{smcl}
{* *! version 3.0 3 May 2021}{...}
{hline}
help for {hi:ky_estat}{right:Stephen P. Jenkins and Fernando Rios-Avila (May 2021)}
{hline}
{viewerjumpto "Syntax" "ky_estat##syntax"}{...}
{viewerjumpto "Description" "ky_estat##description"}{...}
{viewerjumpto "Options" "ky_estat##options"}{...}
{viewerjumpto "Remarks" "ky_estat##remarks"}{...}
{viewerjumpto "Examples" "ky_estat##examples"}{...}
{viewerjumpto "Authors" "ky_estat##authors"}{...}
{viewerjumpto "References" "ky_estat##references"}{...}
{title:Post-estimation tools for ky_fit}
{phang}Post-estimation tools for Kapteyn-Ypma-type (KY) models of earnings and measurement error fitted using {cmd:ky_fit}
{marker syntax}{...}
{title:Syntax}
{p 8 17 2}
{phang}{cmdab:estat} [option]
{dlgtab:estat options}
{synoptset 30 tabbed}{...}
{synopthdr}
{synoptline}
{synopt:{opt pr_t}}Provides unconditional probabilities of errors (pi_r, pi_s,
pi_w, pi_v). If any error probability is modeled as a function of
covariates, average predicted probabilities are reported. {p_end}
{synopt:{opt pr_j}}Provides unconditional probabilities of belonging to
latent class (mixture group) {it:j} = 1, 2,..., 9. If any error
probability is modeled as a function of covariates, average predicted
probabilities are reported. {p_end}
{synopt:{opt pr_sr}}Provides unconditional probabilities of data type
(pi_s1, pi_s2, pi_s3, pi_r1, pi_r2, pi_r3). If any error probability is modeled
as a function of covariates, average predicted probabilities are reported. {p_end}
{synopt:{opt pr_all}}Reports all unconditional probabilities. If any error
probability is modeled as a function of covariates, average predicted
probabilities are reported. {p_end}
{synopt:{opt rel:iability}, [sim reps(#) seed(#)]}Provides a full report of
the unconditional error probabilities (pi_r, pi_s, pi_w, pi_v), probabilities by
data type (pi_s1, pi_s2, pi_s3, pi_r1, pi_r2, pi_r3), probabilities of
latent class membership (pi_1, ..., pi_9), as well as means and standard
deviations of latent 'true' income (e_i) and all the errors in the model
(n_i, w_i, v_i, t_i). The option also provides two reliability statistics. {p_end}
{synopt:}Rel1 = cov(e,x)/var(x), and Rel2 = cov(e,x)^2/(var(x)var(e)), where
"e" denotes the latent measure of 'true' log earnings and 'x' denotes the data
source (adminstrative 'r' or survey 's') {p_end}
{synopt:}If any error probability is modeled as a function of covariates,
{cmd: reliablity} produces simulation-based reliability statistics. Use option
{cmd:reps()} to choose the number of replications used for the simulations
(default is 50), and option {cmd:seed(#)} to define a seed for replication
purposes. {p_end}
{synopt:}Simulation-based reliability statistics can also be requested directly
using the option {cmd: sim} {p_end}
{synopt:{opt xirel}, [reps(#) seed(#)]}Provides a report for the Reliability
statistics, MSE, E(bias) and Var(bias) for all potential estimations for
e_i(hat), via simulation. (See option {cmd:predict newvar, star}.)

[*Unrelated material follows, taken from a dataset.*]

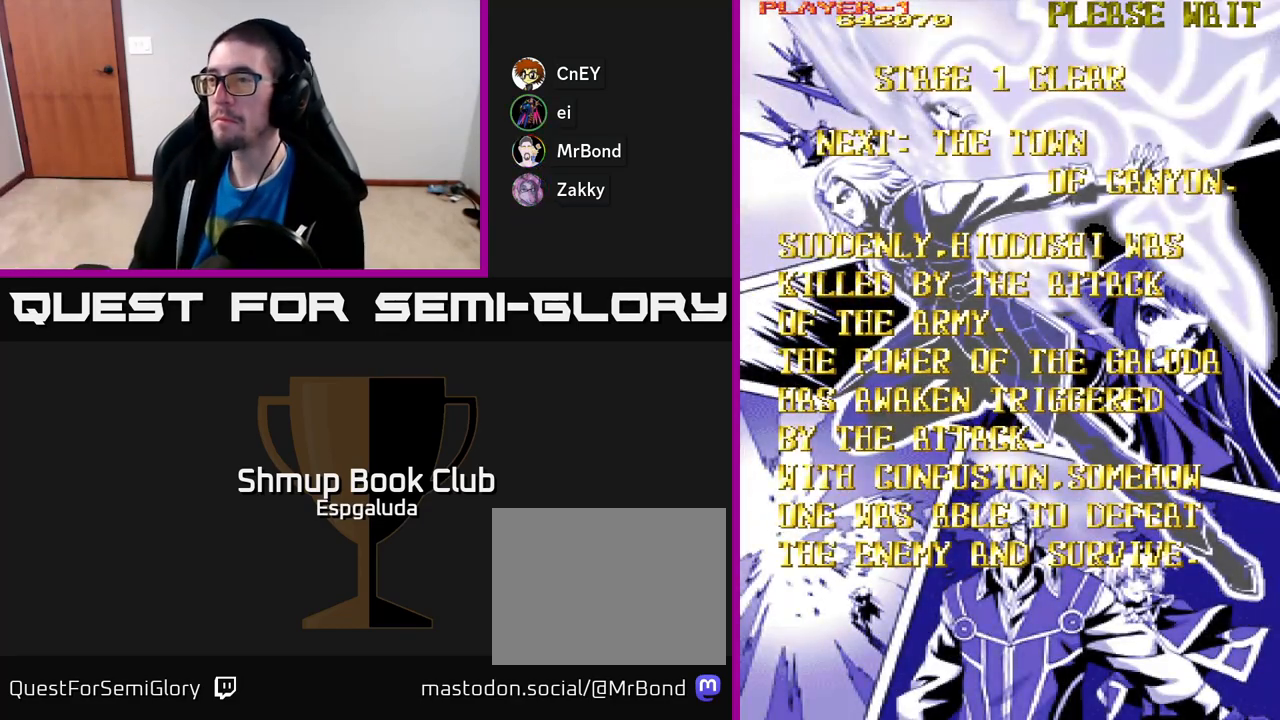
{"buttons": [], "left_stick": "center", "events": [[467, "A", "up"]]}
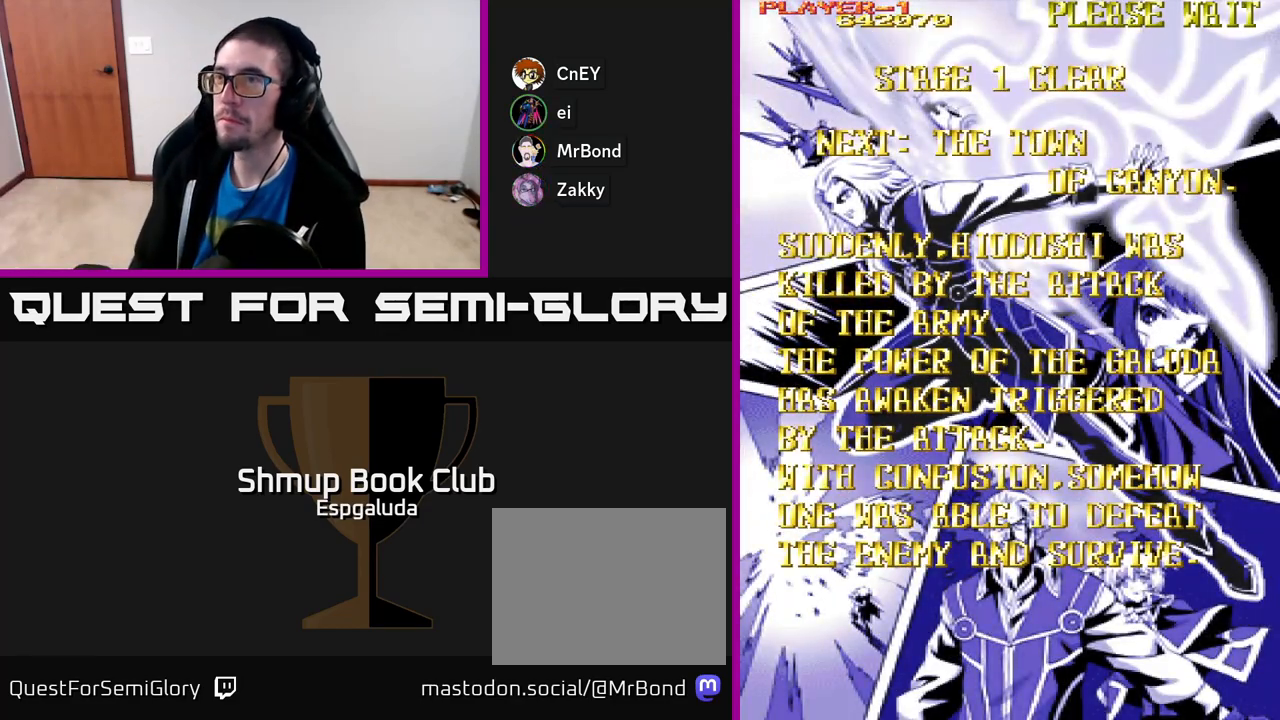
{"buttons": ["A"], "left_stick": "center", "events": [[483, "A", "down"]]}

{cmd:reps()} can be used to define the number of replications (default is 50),
and {cmd:seed()} for replication purposes.{p_end}
{pstd} When used after {cmd:ky_fit}, {cmd:ky_estat} automatically
identifies the previously-fitted model, and reports the appropiate statistics. {p_end}
{dlgtab:predict and margins}
{pstd}In addition to the standard {help predict} and {help margins} options
that can be used after {help ml} estimators, you may use predict and margins
with the following options (depending on the model previously fitted).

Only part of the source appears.